Mercyful Fate-Melissa (1983) et Don't Break the Oath (1984)
Bon, je vois que personne ici n'a fait de chronique de ces deux albums cultes du plus dark des groupes de 80es, j'ai nommé Mercyful Fate. Au départ, Mercyful Fate est un groupe danois de heavy metal fondé par le chanteur King Diamond, alias Kim Bendrix Petersen, chanteur à la voix très particulière et versatile, adepte des prestations scéniques théâtrales et outrancières, et les deux fins bretteurs Hank Shermann et Michael Denner. Après un premier EP 4 titres eponyme en 1982, le groupe sort l'album Melissa en 1983, puis don't break the Oath en 1984, deux albums cultes et référentiels qui ont influencé des générations de blackmetalleux.
Comment définir la musique jouée par Mercyful Fate sur ces deux albums? Le groupe joue un heavy metal assez élaboré, riche en breaks, en changements de rythmes, en arrangements, survolé par la voix théâtrale et possédée de King Diamond, passant en un clin d'oeil d'un timbre heavy traditionnel à une voix suraigue cristalline. Riffs agressifs, breaks lugubres, clavecins fantomatiques, voix schyzophrène et possédée de King Diamond, tous ces éléments sont au service d'une musique sombre, inquiétante et théâtrale, à l'ambiance gothique et ténébreuse, qui influencera toute la future scène black metal.
Pour autant, Mercyful Fate n'oublie pas d'être un vrai groupe de heavy metal, puissant, intense et mélodique. La musique du groupe est extrèmement élaborée, soignée, les musiciens sont de véritables virtuoses, notamment les deux gratteux Shermann et Denner, qui rivalisent de feeling et d'inventivité en riff comme en solo. Surtout, Mercyful Fate reste mélodique. Bon, on est loin de Manowar et de ses refrains de folie, mais les mélodies sont bien présentes. Pas forcément évidentes à la première écoute, ces mélodies arrivent petit à petit à se frayer insidieusement un chemin dans le cortex, au point d'en devenir obsédantes. Et on se laisse transporter par ces riffs d'outre-tombe, à la fois sombres et accrocheurs, ces vocaux morbides et enjôleurs à la fois. C'est tout le pardoxe du groupe, en fait : produire une musique à la fois sombre, morbide, et en même temps extrèmement accrocheuse et entraînante, comme une sorte de danse macabre dans laquelle on se sentirait inexplicablement entrainé. Un morceau comme Gypsy est à ce titre très révélateur : les paroles sont morbides, le chant possédé, et en même temps le riff est ultra-accrocheur, le rythme entraînant, presque dansant, pour un morceau particulièrement hypnotique et obsédant.

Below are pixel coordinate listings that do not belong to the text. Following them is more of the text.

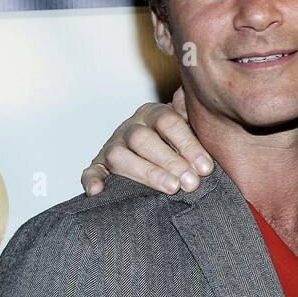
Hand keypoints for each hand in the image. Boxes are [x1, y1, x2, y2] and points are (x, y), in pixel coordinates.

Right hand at [80, 87, 211, 195]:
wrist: (158, 151)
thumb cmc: (180, 144)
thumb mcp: (191, 128)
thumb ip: (197, 119)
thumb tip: (199, 105)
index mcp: (153, 113)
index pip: (168, 121)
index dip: (188, 144)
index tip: (206, 167)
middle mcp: (131, 127)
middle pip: (143, 139)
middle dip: (170, 161)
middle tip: (191, 183)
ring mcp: (112, 146)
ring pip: (119, 155)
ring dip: (146, 173)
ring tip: (171, 188)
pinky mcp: (99, 166)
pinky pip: (91, 171)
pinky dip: (92, 181)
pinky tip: (98, 192)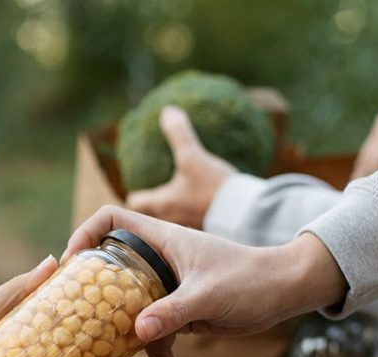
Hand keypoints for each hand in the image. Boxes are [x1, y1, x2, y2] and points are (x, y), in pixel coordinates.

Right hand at [65, 205, 347, 343]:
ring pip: (130, 313)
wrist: (285, 293)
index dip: (84, 234)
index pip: (110, 219)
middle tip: (81, 330)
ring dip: (127, 345)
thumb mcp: (208, 295)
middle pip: (109, 273)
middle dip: (94, 306)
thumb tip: (137, 332)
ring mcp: (166, 287)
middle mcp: (157, 260)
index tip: (70, 265)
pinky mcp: (178, 312)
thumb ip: (172, 313)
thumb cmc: (250, 279)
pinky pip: (157, 336)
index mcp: (160, 239)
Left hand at [126, 106, 235, 227]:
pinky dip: (193, 206)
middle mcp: (171, 218)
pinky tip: (203, 193)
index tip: (137, 186)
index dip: (134, 194)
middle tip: (156, 186)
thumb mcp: (192, 156)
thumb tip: (167, 111)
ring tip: (179, 189)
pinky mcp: (206, 224)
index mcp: (162, 204)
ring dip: (173, 204)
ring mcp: (189, 224)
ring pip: (173, 214)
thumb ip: (178, 134)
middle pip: (152, 212)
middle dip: (152, 200)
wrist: (244, 212)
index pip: (135, 203)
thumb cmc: (212, 187)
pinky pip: (194, 215)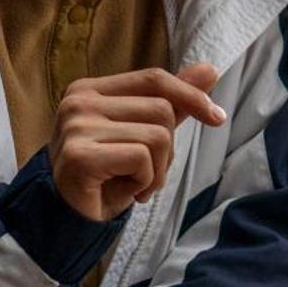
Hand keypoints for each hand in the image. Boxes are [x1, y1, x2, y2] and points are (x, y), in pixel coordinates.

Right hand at [50, 63, 224, 221]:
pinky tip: (127, 191)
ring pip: (157, 137)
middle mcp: (79, 101)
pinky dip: (145, 181)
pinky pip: (141, 159)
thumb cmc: (107, 174)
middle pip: (162, 110)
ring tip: (136, 184)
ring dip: (158, 170)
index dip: (190, 95)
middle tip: (147, 173)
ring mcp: (76, 127)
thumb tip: (210, 70)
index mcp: (90, 89)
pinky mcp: (80, 155)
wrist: (70, 216)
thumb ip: (171, 102)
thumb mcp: (142, 133)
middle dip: (167, 149)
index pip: (153, 79)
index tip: (217, 117)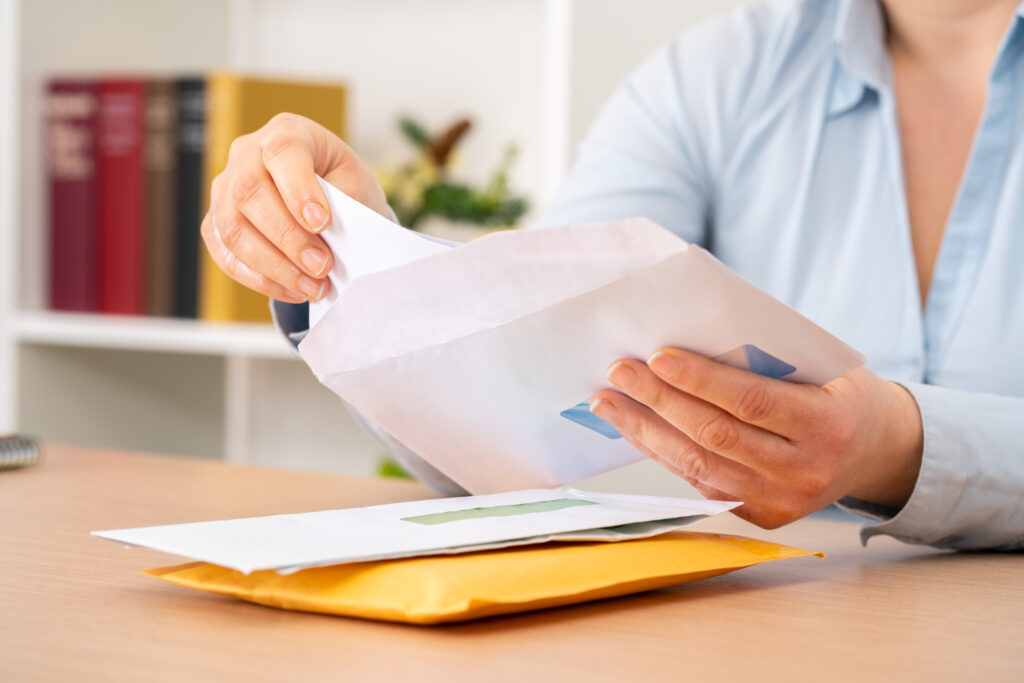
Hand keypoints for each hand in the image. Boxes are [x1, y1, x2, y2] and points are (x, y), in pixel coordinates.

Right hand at [201, 113, 390, 302]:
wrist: (329, 199)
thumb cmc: (344, 187)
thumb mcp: (354, 184)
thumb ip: (342, 204)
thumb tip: (329, 242)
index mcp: (288, 132)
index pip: (284, 152)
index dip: (299, 189)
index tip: (322, 222)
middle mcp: (247, 154)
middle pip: (249, 193)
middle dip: (289, 238)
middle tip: (322, 267)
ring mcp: (224, 188)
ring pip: (233, 230)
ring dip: (275, 267)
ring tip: (313, 287)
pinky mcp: (216, 223)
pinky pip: (226, 255)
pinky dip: (261, 279)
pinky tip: (293, 290)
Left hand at [589, 348, 923, 527]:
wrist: (878, 451)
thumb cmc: (840, 393)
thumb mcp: (822, 368)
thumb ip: (766, 360)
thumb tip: (684, 340)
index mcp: (828, 425)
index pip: (753, 401)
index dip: (701, 380)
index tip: (657, 355)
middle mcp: (805, 472)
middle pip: (716, 435)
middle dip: (659, 400)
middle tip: (618, 370)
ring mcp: (782, 502)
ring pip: (698, 466)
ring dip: (646, 430)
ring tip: (608, 401)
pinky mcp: (762, 517)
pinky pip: (700, 483)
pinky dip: (663, 452)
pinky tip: (635, 427)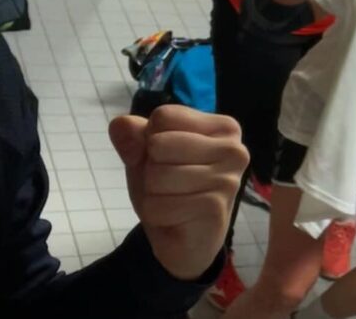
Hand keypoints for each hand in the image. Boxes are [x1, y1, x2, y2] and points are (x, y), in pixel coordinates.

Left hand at [108, 106, 247, 280]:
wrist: (185, 239)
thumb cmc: (171, 188)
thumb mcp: (146, 156)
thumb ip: (132, 136)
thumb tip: (120, 125)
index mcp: (223, 128)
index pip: (164, 116)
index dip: (151, 140)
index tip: (169, 158)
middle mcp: (234, 148)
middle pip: (158, 144)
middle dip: (151, 169)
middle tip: (170, 184)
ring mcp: (228, 178)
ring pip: (157, 176)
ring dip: (153, 194)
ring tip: (174, 201)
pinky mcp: (215, 207)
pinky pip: (159, 205)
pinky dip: (157, 215)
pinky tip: (177, 218)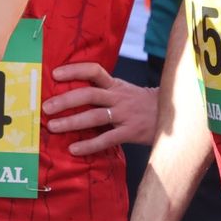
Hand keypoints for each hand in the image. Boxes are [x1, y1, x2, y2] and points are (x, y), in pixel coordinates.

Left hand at [43, 62, 158, 154]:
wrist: (174, 114)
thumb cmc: (141, 104)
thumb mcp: (124, 91)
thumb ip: (104, 91)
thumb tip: (72, 94)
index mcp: (116, 85)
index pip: (94, 70)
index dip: (74, 70)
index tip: (55, 74)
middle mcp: (119, 97)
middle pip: (89, 94)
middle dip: (65, 100)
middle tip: (46, 107)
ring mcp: (125, 115)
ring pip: (94, 116)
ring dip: (71, 121)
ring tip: (53, 127)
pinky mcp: (130, 132)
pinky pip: (106, 139)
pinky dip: (89, 145)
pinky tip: (73, 149)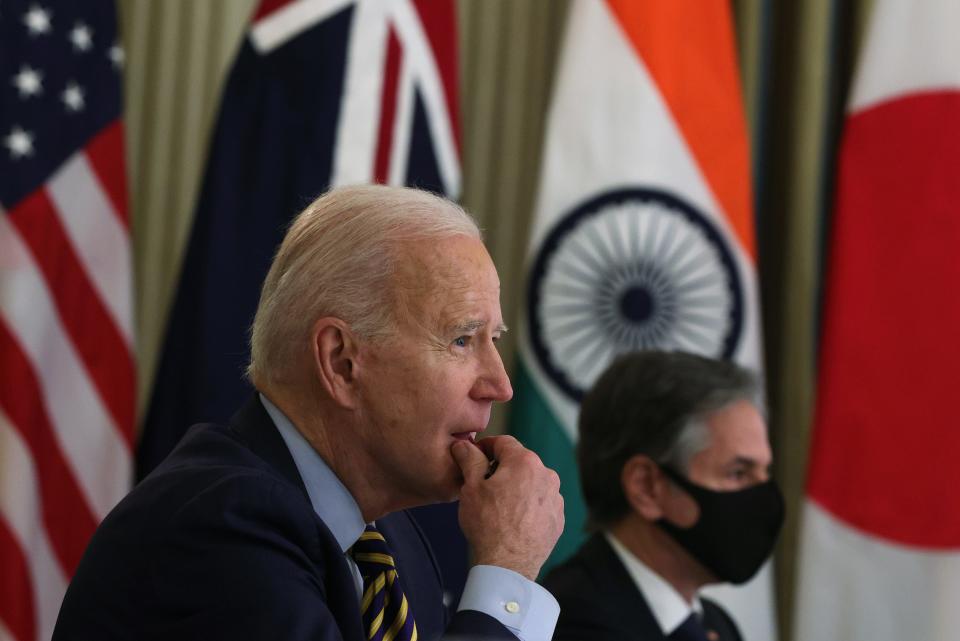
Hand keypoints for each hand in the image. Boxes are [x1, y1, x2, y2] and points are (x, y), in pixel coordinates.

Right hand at [451, 436, 563, 579]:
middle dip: (501, 469)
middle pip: (519, 462)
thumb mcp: (471, 487)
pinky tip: (512, 519)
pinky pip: (540, 503)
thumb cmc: (487, 524)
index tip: (474, 456)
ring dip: (516, 487)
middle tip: (482, 484)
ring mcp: (555, 498)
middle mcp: (547, 475)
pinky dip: (527, 505)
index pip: (503, 443)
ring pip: (531, 483)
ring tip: (498, 505)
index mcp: (525, 462)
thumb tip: (464, 445)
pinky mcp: (557, 518)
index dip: (485, 447)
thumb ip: (470, 459)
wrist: (507, 566)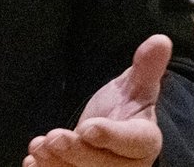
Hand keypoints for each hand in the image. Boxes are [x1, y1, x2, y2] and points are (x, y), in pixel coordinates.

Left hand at [24, 34, 170, 166]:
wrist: (108, 133)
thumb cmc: (124, 109)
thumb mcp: (135, 87)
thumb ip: (146, 68)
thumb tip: (160, 39)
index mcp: (144, 141)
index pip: (134, 141)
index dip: (111, 136)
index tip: (88, 128)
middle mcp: (128, 166)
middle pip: (104, 165)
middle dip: (77, 153)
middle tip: (54, 137)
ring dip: (57, 165)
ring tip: (39, 146)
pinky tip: (32, 162)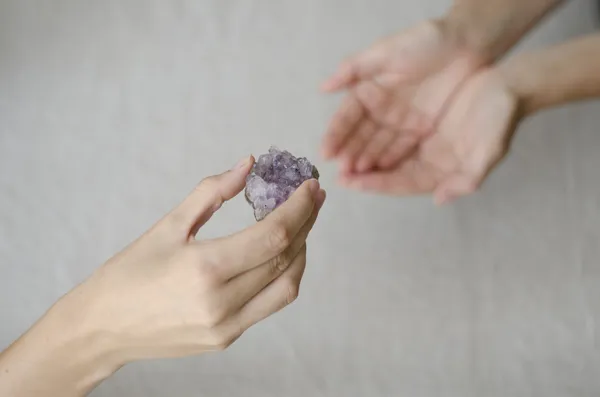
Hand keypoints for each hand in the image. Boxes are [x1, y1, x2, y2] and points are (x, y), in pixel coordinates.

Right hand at [78, 157, 324, 360]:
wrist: (102, 328)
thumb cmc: (128, 273)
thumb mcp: (168, 226)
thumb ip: (212, 193)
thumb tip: (247, 165)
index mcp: (205, 269)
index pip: (273, 235)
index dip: (299, 208)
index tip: (311, 186)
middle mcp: (222, 302)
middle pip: (285, 257)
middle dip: (305, 223)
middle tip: (313, 198)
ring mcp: (228, 326)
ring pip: (287, 286)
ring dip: (300, 252)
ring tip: (301, 224)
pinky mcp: (227, 338)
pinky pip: (270, 304)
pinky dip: (283, 276)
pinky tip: (279, 255)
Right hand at [321, 21, 484, 173]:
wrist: (464, 45)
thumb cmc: (421, 43)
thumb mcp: (384, 51)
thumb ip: (353, 68)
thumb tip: (323, 88)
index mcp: (367, 90)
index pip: (347, 116)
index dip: (335, 134)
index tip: (326, 153)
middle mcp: (380, 109)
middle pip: (360, 135)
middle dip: (349, 154)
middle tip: (340, 173)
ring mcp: (399, 120)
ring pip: (378, 144)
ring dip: (365, 161)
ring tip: (354, 177)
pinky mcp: (419, 128)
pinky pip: (401, 147)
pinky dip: (389, 160)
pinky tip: (378, 173)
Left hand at [338, 68, 518, 204]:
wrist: (508, 85)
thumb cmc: (499, 119)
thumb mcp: (488, 152)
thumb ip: (466, 179)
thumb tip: (440, 200)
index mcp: (442, 172)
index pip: (403, 183)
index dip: (377, 185)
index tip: (351, 184)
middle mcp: (429, 161)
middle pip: (390, 172)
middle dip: (364, 175)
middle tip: (337, 174)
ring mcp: (423, 143)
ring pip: (387, 154)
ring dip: (364, 156)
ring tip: (339, 157)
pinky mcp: (420, 123)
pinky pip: (391, 133)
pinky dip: (373, 136)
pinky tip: (354, 135)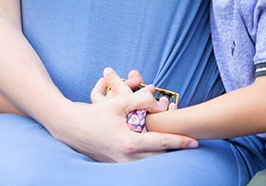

Sur l'album Melissa, le groupe montre tout son talent sur des morceaux comme Evil, Curse of the Pharaoh et Into the Coven : ces morceaux, bien qu'élaborés et riches en breaks, restent assez concis et sont construits autours de riffs et de mélodies simples. Sur ces morceaux, Mercyful Fate nous expose son sens du riff qui tue, du tempo qui arrache, de la mélodie à chialer, du break à tomber... Et que dire de Melissa, sorte semi-ballade sombre, prenante, obsédante. Un petit bijou. Et puis il y a le gros morceau, Satan's Fall, longue pièce "progressive" et à ambiance. Personnellement, je n'accroche pas trop à ce morceau, qui me semble assez décousu, sans moments réellement accrocheurs.
L'année suivante, le groupe revient avec Don't Break the Oath, dans la continuité de Melissa, en plus élaboré, plus riche et mieux produit. Le groupe réussit une nouvelle fois le difficile équilibre entre atmosphères flippantes et mélodies fortes, sur des morceaux comme a Dangerous Meeting, Desecrations of Souls, Night of the Unborn ou Come to the Sabbath. Un morceau comme Nightmare, qui peut sembler quelque peu décousu, se révèle également convaincant, accrocheur et flippant. Le groupe réussit cette fois à créer une longue pièce à ambiance, avec the Oath, qui est un veritable festival de la part des guitarsites, qui, au cours de ces 7 minutes 30 nous montrent leur science de la mélodie et leur feeling, à coup de riffs éfrennés et de solos à tomber. Et que dire de Gypsy, on pourrait écrire des romans sur ce riff accrocheur comme du velcro, ce rythme ultra-headbanguant et quasi-dansant, ce chant possédé, ces interventions guitaristiques superbes de feeling.
En bref, Mercyful Fate est evil, Mercyful Fate est sombre, Mercyful Fate est morbide. Mais il ne faut pas oublier que, outre ce statut de précurseur du black metal, Mercyful Fate est quand même un putain de bon groupe de heavy metal.